Há vários fatores que podemos ver por detrás da alta dos preços das passagens aéreas. Por um lado, sem dúvida, há que se considerar o fenômeno inflacionário que afeta todo o mundo, tanto as pessoas quanto as empresas de todos os setores, o que faz com que os custos de operação sejam mais elevados. O aspecto mais visível desse quadro é o preço maior dos combustíveis, que impacta diretamente os custos finais das passagens. Eu acrescentaria outro fator: em mercados como o Brasil, ainda há menos capacidade de voos do que antes da pandemia, aliada a uma forte demanda que havia sido represada pelos tempos de confinamento, com muitas pessoas com viagens pendentes. Isso também afetou a menor disponibilidade de bilhetes aéreos mais baratos. Em todo caso, estamos diante de uma indústria muito competitiva, em que os preços se regulam rapidamente pela lei da oferta e da demanda. O mais provável é que vejamos uma moderação na procura por voos, que, agora, está robusta, e se vá recuperando toda a capacidade que havia no mercado antes da pandemia. Assim, evoluiremos para um ponto de equilíbrio em que, previsivelmente, os preços das passagens baixarão.
Quais são os mercados mais promissores hoje?
Na Iberia, está claro que a América Latina, em conjunto, é uma das regiões fundamentais para nossas operações. Precisamente por isso, somos líderes na conectividade entre a América Latina e a Europa. Não por acaso, estamos sempre trabalhando para fortalecer nossa presença na região e, nesse sentido, há vários mercados que estão no nosso foco pelo seu potencial. O Brasil, como já disse, é um deles, mas também destacaria o México, a Colômbia e a Argentina.
E os principais desafios para o setor de aviação?
Para a Iberia, como para a maioria do setor, o primeiro desafio, com a pandemia, é recuperar o equilíbrio nos resultados financeiros depois da crise sem precedentes que a indústria teve de enfrentar. Isso está ocorrendo, e pode ser comprovado pelos bons resultados que apresentamos neste ano. Outro ponto importante foi recuperar, de forma gradual, a capacidade que tínhamos antes da crise sanitária, e já reativamos toda a rede de destinos que havia em 2019. A perspectiva é de que, no conjunto da empresa, tenhamos, no primeiro trimestre de 2023, 105% da capacidade que tínhamos antes da pandemia. Um terceiro grande desafio do setor é reduzir seu impacto ambiental. Na Iberia, estamos totalmente comprometidos com esse objetivo, e se, por um lado, estamos trabalhando para renovar a nossa frota com aeronaves mais eficientes e com menos emissões, por outro, lançamos recentemente o serviço para que os clientes possam compensar a pegada de carbono de seus voos, entre outras iniciativas.

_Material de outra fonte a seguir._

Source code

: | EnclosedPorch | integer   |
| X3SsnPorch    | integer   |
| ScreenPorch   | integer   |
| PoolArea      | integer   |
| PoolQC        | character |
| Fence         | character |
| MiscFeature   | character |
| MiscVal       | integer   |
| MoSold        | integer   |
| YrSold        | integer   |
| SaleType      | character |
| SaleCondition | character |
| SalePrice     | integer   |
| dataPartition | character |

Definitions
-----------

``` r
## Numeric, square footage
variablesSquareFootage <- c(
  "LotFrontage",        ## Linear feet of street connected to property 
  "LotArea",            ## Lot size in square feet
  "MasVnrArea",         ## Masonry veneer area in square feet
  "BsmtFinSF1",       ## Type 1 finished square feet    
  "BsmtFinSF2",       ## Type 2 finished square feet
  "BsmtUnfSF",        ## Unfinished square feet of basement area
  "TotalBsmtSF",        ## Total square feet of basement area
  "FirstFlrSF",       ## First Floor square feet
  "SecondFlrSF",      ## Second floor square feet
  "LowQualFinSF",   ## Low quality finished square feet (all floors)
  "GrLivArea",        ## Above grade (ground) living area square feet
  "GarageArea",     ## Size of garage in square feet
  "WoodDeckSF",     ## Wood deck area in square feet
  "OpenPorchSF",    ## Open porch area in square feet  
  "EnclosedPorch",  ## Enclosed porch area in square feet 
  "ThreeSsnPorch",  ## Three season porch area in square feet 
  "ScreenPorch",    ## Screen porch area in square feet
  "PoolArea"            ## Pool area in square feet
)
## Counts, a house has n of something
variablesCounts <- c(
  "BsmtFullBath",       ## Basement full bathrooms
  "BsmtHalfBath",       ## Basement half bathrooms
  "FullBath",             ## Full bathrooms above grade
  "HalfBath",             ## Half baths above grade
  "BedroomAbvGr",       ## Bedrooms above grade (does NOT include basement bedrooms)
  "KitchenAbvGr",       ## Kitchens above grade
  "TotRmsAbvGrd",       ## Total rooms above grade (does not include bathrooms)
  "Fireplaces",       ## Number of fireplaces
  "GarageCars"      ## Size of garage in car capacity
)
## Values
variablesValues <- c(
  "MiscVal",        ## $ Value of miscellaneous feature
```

Como a empresa está contribuindo para a redução dos gases de efeito estufa?
Nosso grupo IAG foi o primeiro da indústria da aviação a se comprometer que nossas emissões líquidas sejam zero em 2050, um plano no qual estamos trabalhando todos os dias e que tem metas de mais curto prazo, como impulsionar em 10% a eficiência por passageiro até 2025 e reduzir as emissões líquidas em 20% até 2030. Isso a nível geral. Quanto aos combustíveis verdes, nosso objetivo também para 2030 é operar 10% dos voos com combustíveis mais limpos e sustentáveis por meio do uso de SAF. Isso nos coloca à frente e com um objetivo mais ambicioso do que o estabelecido pela legislação europeia.